## ACTIVITY
Repeat, exactly and alone, every line from the line that contains "to: High Mounted" to the end of the entries.

## EXCERPTED RECORDS
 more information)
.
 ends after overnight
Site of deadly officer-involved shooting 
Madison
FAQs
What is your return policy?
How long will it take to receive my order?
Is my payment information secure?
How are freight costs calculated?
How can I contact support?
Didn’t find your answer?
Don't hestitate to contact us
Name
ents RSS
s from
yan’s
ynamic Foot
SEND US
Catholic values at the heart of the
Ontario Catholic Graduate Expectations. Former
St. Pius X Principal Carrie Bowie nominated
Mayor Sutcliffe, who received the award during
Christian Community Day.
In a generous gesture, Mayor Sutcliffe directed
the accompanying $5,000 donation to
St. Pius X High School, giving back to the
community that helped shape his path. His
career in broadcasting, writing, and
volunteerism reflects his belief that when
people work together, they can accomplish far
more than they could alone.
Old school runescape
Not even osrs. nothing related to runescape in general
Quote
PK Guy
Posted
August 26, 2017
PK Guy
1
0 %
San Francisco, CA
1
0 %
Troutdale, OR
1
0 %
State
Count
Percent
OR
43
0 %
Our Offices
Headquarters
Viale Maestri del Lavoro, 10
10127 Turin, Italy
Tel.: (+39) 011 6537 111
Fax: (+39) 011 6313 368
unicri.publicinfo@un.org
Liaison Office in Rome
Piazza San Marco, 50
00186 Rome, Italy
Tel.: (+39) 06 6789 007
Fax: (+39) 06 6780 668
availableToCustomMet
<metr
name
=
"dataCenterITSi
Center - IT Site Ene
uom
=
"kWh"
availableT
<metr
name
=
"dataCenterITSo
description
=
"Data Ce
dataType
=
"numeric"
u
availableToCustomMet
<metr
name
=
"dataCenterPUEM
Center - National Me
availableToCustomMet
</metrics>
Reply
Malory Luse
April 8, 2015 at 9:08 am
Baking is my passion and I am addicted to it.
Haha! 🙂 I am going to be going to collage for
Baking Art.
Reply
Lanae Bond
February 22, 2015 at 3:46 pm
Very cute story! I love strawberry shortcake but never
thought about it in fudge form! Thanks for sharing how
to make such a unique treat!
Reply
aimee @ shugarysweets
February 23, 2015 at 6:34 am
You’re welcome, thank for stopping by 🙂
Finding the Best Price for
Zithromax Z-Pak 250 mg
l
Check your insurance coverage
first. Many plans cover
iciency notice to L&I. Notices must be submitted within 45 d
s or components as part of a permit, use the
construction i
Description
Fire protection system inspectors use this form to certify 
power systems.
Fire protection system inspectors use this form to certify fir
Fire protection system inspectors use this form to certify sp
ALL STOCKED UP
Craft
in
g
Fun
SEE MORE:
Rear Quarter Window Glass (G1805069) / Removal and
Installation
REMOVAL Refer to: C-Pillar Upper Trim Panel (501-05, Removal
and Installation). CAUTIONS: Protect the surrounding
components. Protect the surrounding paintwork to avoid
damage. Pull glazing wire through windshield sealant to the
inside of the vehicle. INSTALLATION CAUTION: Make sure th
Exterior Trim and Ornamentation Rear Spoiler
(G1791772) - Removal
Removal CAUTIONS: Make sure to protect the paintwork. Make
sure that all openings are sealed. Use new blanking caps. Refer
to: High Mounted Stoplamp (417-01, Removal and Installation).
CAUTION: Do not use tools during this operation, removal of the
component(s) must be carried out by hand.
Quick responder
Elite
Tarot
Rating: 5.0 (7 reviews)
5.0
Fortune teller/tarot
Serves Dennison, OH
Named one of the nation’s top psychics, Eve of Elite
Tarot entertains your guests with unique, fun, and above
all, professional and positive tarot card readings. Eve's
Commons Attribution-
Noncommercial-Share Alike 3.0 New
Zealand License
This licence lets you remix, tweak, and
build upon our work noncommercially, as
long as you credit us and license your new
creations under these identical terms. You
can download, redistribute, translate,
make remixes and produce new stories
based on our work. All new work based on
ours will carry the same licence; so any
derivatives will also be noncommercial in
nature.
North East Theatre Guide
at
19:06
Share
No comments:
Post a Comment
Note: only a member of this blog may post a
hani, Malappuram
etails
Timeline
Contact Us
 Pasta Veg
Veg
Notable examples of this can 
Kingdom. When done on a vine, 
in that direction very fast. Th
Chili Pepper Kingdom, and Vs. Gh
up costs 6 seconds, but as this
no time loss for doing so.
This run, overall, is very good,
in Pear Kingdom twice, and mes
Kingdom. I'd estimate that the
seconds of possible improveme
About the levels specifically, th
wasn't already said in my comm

## RESPONSE BOX
to: High Mounted Stoplamp (417-01, Removal and Installation).
CAUTION: Do not use tools during this operation, removal of the
component(s) must be carried out by hand.
Quick responder
Elite
Tarot
Rating: 5.0 (7 reviews)
5.0
Fortune teller/tarot
Serves Dennison, OH
Named one of the nation’s top psychics, Eve of Elite
Tarot entertains your guests with unique, fun, and above
all, professional and positive tarot card readings. Eve's
Commons Attribution-
Noncommercial-Share Alike 3.0 New
Zealand License
This licence lets you remix, tweak, and
build upon our work noncommercially, as
long as you credit us and license your new
creations under these identical terms. You
can download, redistribute, translate,
make remixes and produce new stories
based on our work. All new work based on
ours will carry the same licence; so any
derivatives will also be noncommercial in
nature.
North East Theatre Guide
at
19:06
Share
No comments:
Post a Comment
Note: only a member of this blog may post a
hani, Malappuram
etails
Timeline
Contact Us
 Pasta Veg
Veg
Notable examples of this can 
Kingdom. When done on a vine, 
in that direction very fast. Th
Chili Pepper Kingdom, and Vs. Gh
up costs 6 seconds, but as this
no time loss for doing so.
This run, overall, is very good,
in Pear Kingdom twice, and mes
Kingdom. I'd estimate that the
seconds of possible improveme
About the levels specifically, th
wasn't already said in my comm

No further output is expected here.